If you surrender the hammering and the hurt to God, He will recycle it into a sensitivity and a compassion in you that will make you one of His great wounded healers. You can be an agent of healing in a hurting world because you know what the hurt feels like. But if you hang onto the hurt, that hammering will destroy you as bitterness and resentment start to poison and harden your heart.
This hammering will either leave you closer to God than ever before or farther from God. You choose. Because Job chose to hang onto God's hand even when what God was doing seemed to make no sense, he could say that as a result of his trials, "My ears had heard of You but now my eyes have seen You" (Job 42:5).
If you turn to God in the hard time rather than from God, you will experience His love and His power as never before and see Him bigger than you ever saw Him.

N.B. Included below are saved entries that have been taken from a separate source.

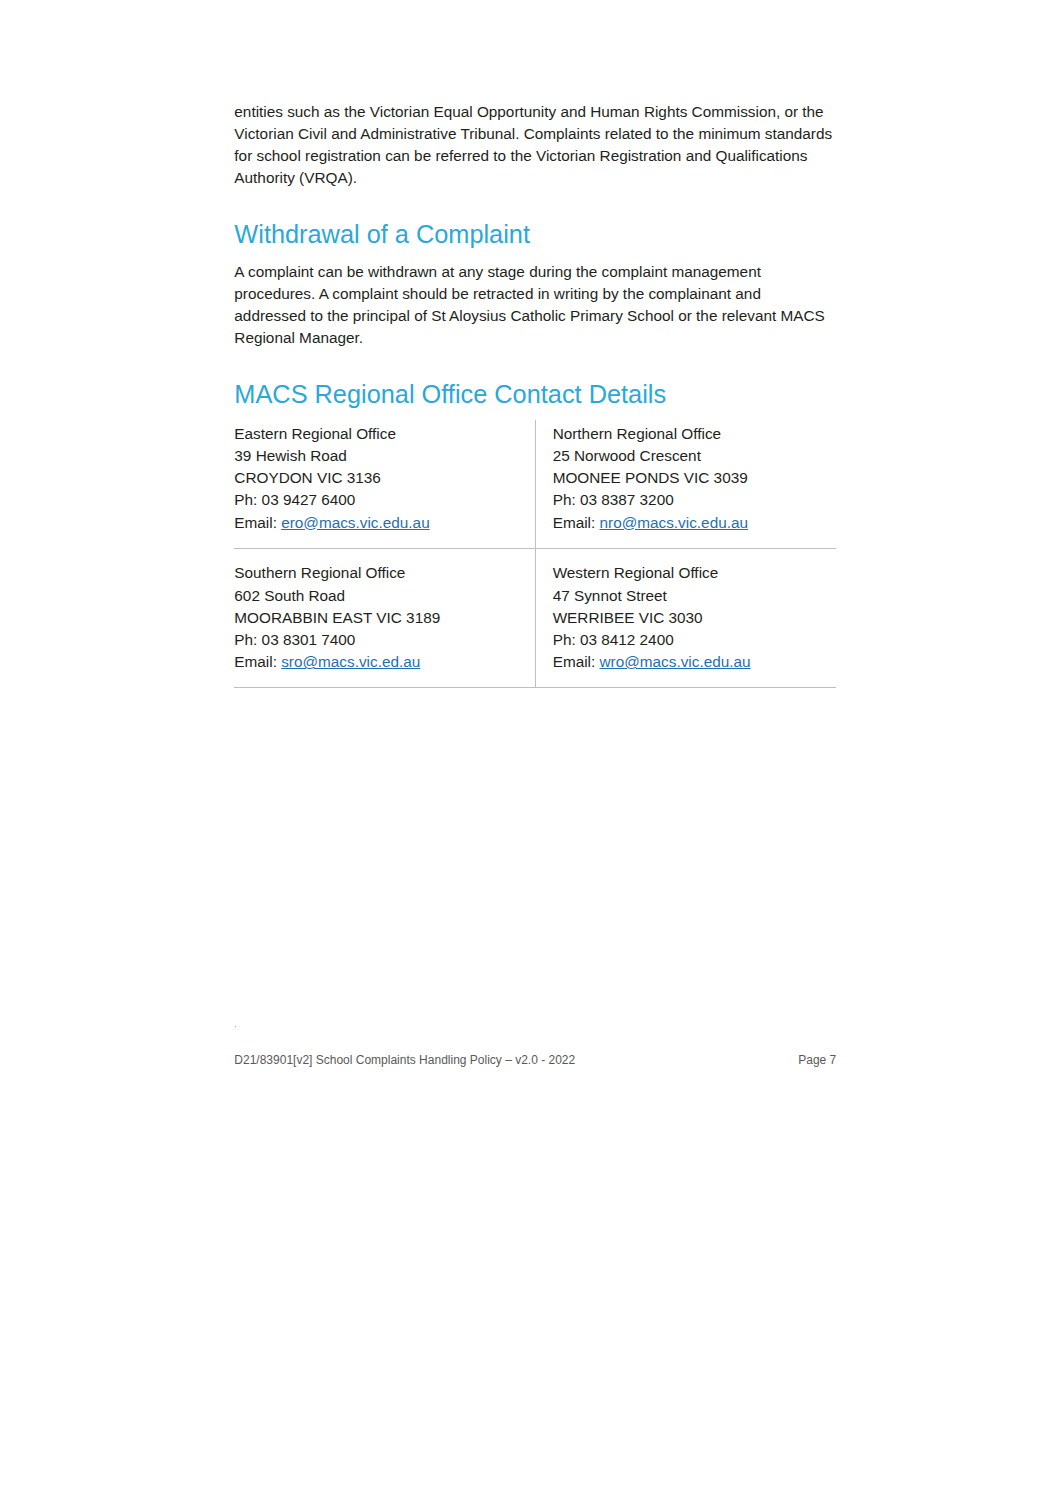entities such as the Victorian Equal Opportunity and Human Rights Commission, or the Victorian Civil and Administrative Tribunal. Complaints related to the minimum standards for school registration can be referred to the Victorian Registration and Qualifications Authority (VRQA).
Withdrawal of a Complaint
A complaint can be withdrawn at any stage during the complaint management procedures. A complaint should be retracted in writing by the complainant and addressed to the principal of St Aloysius Catholic Primary School or the relevant MACS Regional Manager.
MACS Regional Office Contact Details
| Eastern Regional Office 39 Hewish Road CROYDON VIC 3136 Ph: 03 9427 6400 Email: ero@macs.vic.edu.au | Northern Regional Office 25 Norwood Crescent MOONEE PONDS VIC 3039 Ph: 03 8387 3200 Email: nro@macs.vic.edu.au |
| Southern Regional Office 602 South Road MOORABBIN EAST VIC 3189 Ph: 03 8301 7400 Email: sro@macs.vic.ed.au | Western Regional Office 47 Synnot Street WERRIBEE VIC 3030 Ph: 03 8412 2400 Email: wro@macs.vic.edu.au |
.
D21/83901[v2] School Complaints Handling Policy – v2.0 - 2022
Page 7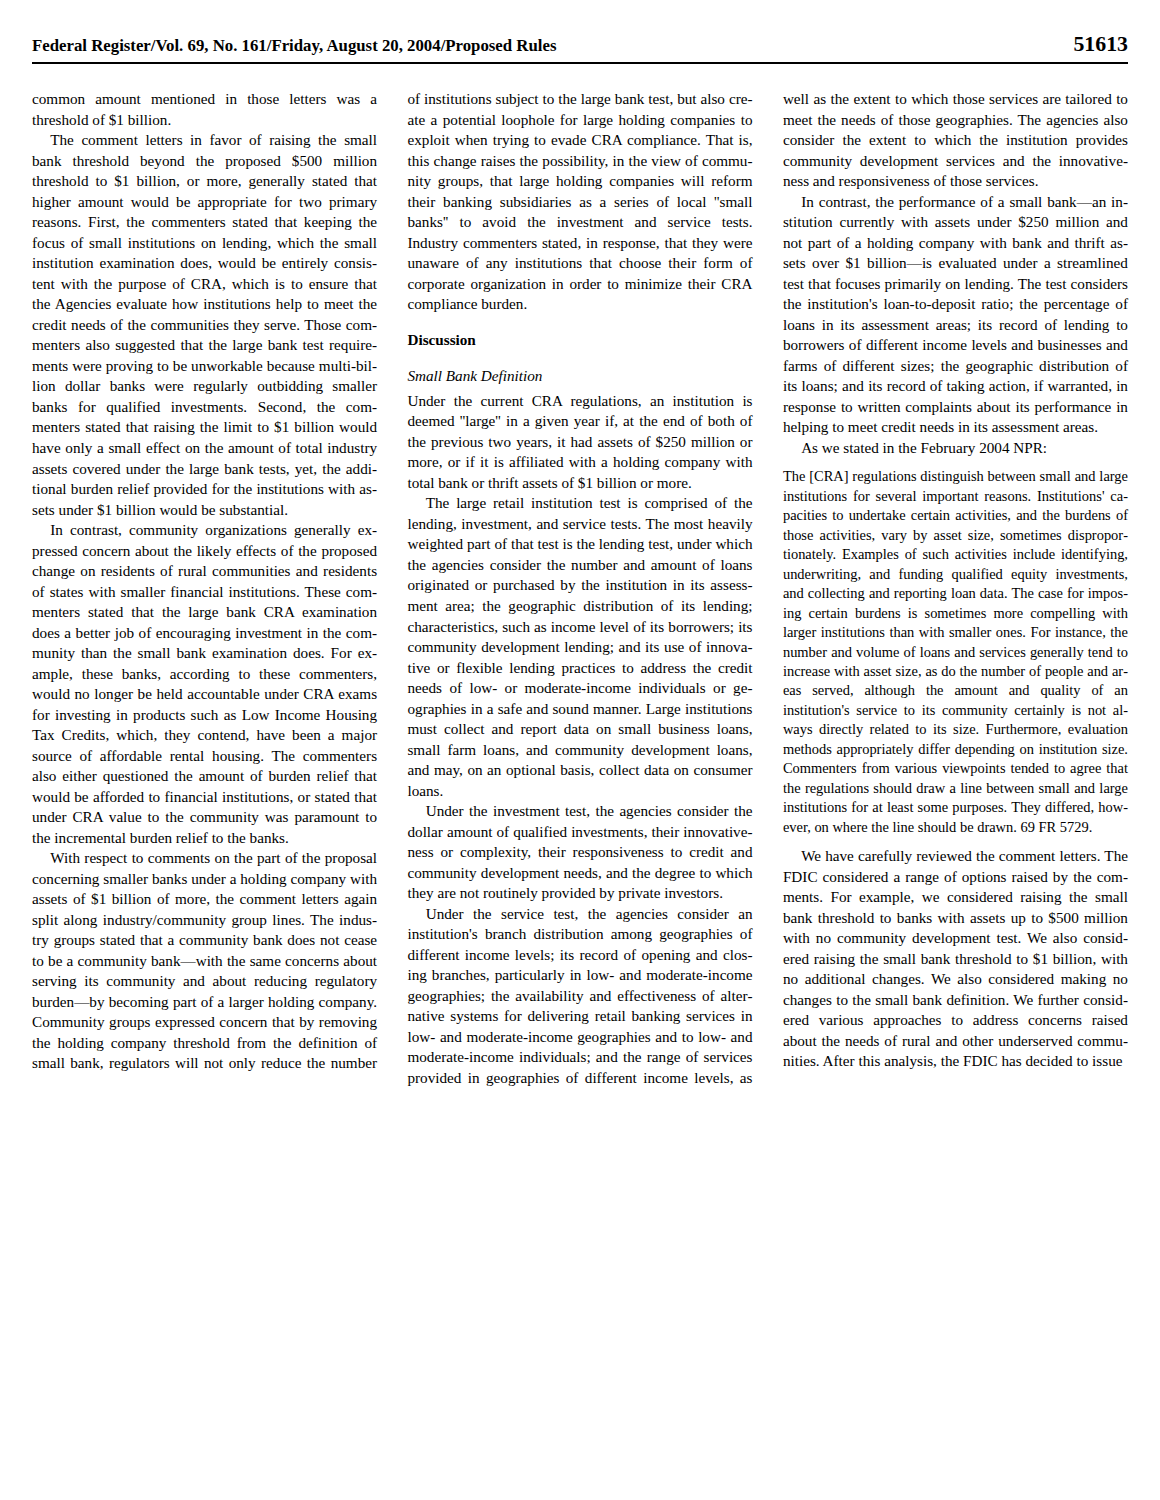Federal Register/Vol. 69, No. 161/Friday, August 20, 2004/Proposed Rules 51613
common amount mentioned in those letters was a threshold of $1 billion.
The comment letters in favor of raising the small bank threshold beyond the proposed $500 million threshold to $1 billion, or more, generally stated that higher amount would be appropriate for two primary reasons. First, the commenters stated that keeping the focus of small institutions on lending, which the small institution examination does, would be entirely consistent with the purpose of CRA, which is to ensure that the Agencies evaluate how institutions help to meet the credit needs of the communities they serve. Those commenters also suggested that the large bank test requirements were proving to be unworkable because multi-billion dollar banks were regularly outbidding smaller banks for qualified investments. Second, the commenters stated that raising the limit to $1 billion would have only a small effect on the amount of total industry assets covered under the large bank tests, yet, the additional burden relief provided for the institutions with assets under $1 billion would be substantial.
In contrast, community organizations generally expressed concern about the likely effects of the proposed change on residents of rural communities and residents of states with smaller financial institutions. These commenters stated that the large bank CRA examination does a better job of encouraging investment in the community than the small bank examination does. For example, these banks, according to these commenters, would no longer be held accountable under CRA exams for investing in products such as Low Income Housing Tax Credits, which, they contend, have been a major source of affordable rental housing. The commenters also either questioned the amount of burden relief that would be afforded to financial institutions, or stated that under CRA value to the community was paramount to the incremental burden relief to the banks.
With respect to comments on the part of the proposal concerning smaller banks under a holding company with assets of $1 billion of more, the comment letters again split along industry/community group lines. The industry groups stated that a community bank does not cease to be a community bank—with the same concerns about serving its community and about reducing regulatory burden—by becoming part of a larger holding company. Community groups expressed concern that by removing the holding company threshold from the definition of small bank, regulators will not only reduce the number of institutions subject to the large bank test, but also create a potential loophole for large holding companies to exploit when trying to evade CRA compliance. That is, this change raises the possibility, in the view of community groups, that large holding companies will reform their banking subsidiaries as a series of local ''small banks'' to avoid the investment and service tests. Industry commenters stated, in response, that they were unaware of any institutions that choose their form of corporate organization in order to minimize their CRA compliance burden.
Discussion
Small Bank Definition
Under the current CRA regulations, an institution is deemed ''large'' in a given year if, at the end of both of the previous two years, it had assets of $250 million or more, or if it is affiliated with a holding company with total bank or thrift assets of $1 billion or more.
The large retail institution test is comprised of the lending, investment, and service tests. The most heavily weighted part of that test is the lending test, under which the agencies consider the number and amount of loans originated or purchased by the institution in its assessment area; the geographic distribution of its lending; characteristics, such as income level of its borrowers; its community development lending; and its use of innovative or flexible lending practices to address the credit needs of low- or moderate-income individuals or geographies in a safe and sound manner. Large institutions must collect and report data on small business loans, small farm loans, and community development loans, and may, on an optional basis, collect data on consumer loans.
Under the investment test, the agencies consider the dollar amount of qualified investments, their innovativeness or complexity, their responsiveness to credit and community development needs, and the degree to which they are not routinely provided by private investors.
Under the service test, the agencies consider an institution's branch distribution among geographies of different income levels; its record of opening and closing branches, particularly in low- and moderate-income geographies; the availability and effectiveness of alternative systems for delivering retail banking services in low- and moderate-income geographies and to low- and moderate-income individuals; and the range of services provided in geographies of different income levels, as well as the extent to which those services are tailored to meet the needs of those geographies. The agencies also consider the extent to which the institution provides community development services and the innovativeness and responsiveness of those services.
In contrast, the performance of a small bank—an institution currently with assets under $250 million and not part of a holding company with bank and thrift assets over $1 billion—is evaluated under a streamlined test that focuses primarily on lending. The test considers the institution's loan-to-deposit ratio; the percentage of loans in its assessment areas; its record of lending to borrowers of different income levels and businesses and farms of different sizes; the geographic distribution of its loans; and its record of taking action, if warranted, in response to written complaints about its performance in helping to meet credit needs in its assessment areas.
As we stated in the February 2004 NPR:
The [CRA] regulations distinguish between small and large institutions for several important reasons. Institutions' capacities to undertake certain activities, and the burdens of those activities, vary by asset size, sometimes disproportionately. Examples of such activities include identifying, underwriting, and funding qualified equity investments, and collecting and reporting loan data. The case for imposing certain burdens is sometimes more compelling with larger institutions than with smaller ones. For instance, the number and volume of loans and services generally tend to increase with asset size, as do the number of people and areas served, although the amount and quality of an institution's service to its community certainly is not always directly related to its size. Furthermore, evaluation methods appropriately differ depending on institution size. Commenters from various viewpoints tended to agree that the regulations should draw a line between small and large institutions for at least some purposes. They differed, however, on where the line should be drawn. 69 FR 5729.
We have carefully reviewed the comment letters. The FDIC considered a range of options raised by the comments. For example, we considered raising the small bank threshold to banks with assets up to $500 million with no community development test. We also considered raising the small bank threshold to $1 billion, with no additional changes. We also considered making no changes to the small bank definition. We further considered various approaches to address concerns raised about the needs of rural and other underserved communities. After this analysis, the FDIC has decided to issue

You have one other choice when you're getting hammered - will it make you more about yourself or more about others? The natural tendency is to go into survival mode and be "all about me." But that will sink you emotionally as you turn inward on yourself. But if you make yourself reach out to others in need when you're struggling yourself, it's going to have a wonderful healing effect.
If you're being hammered, make the choice that will make you better, not bitter; a softer heart, not a harder one; getting closer to God, not farther away; focusing on others, not on yourself. Many beautiful things were built with a hammer. Would you let your life be one of them?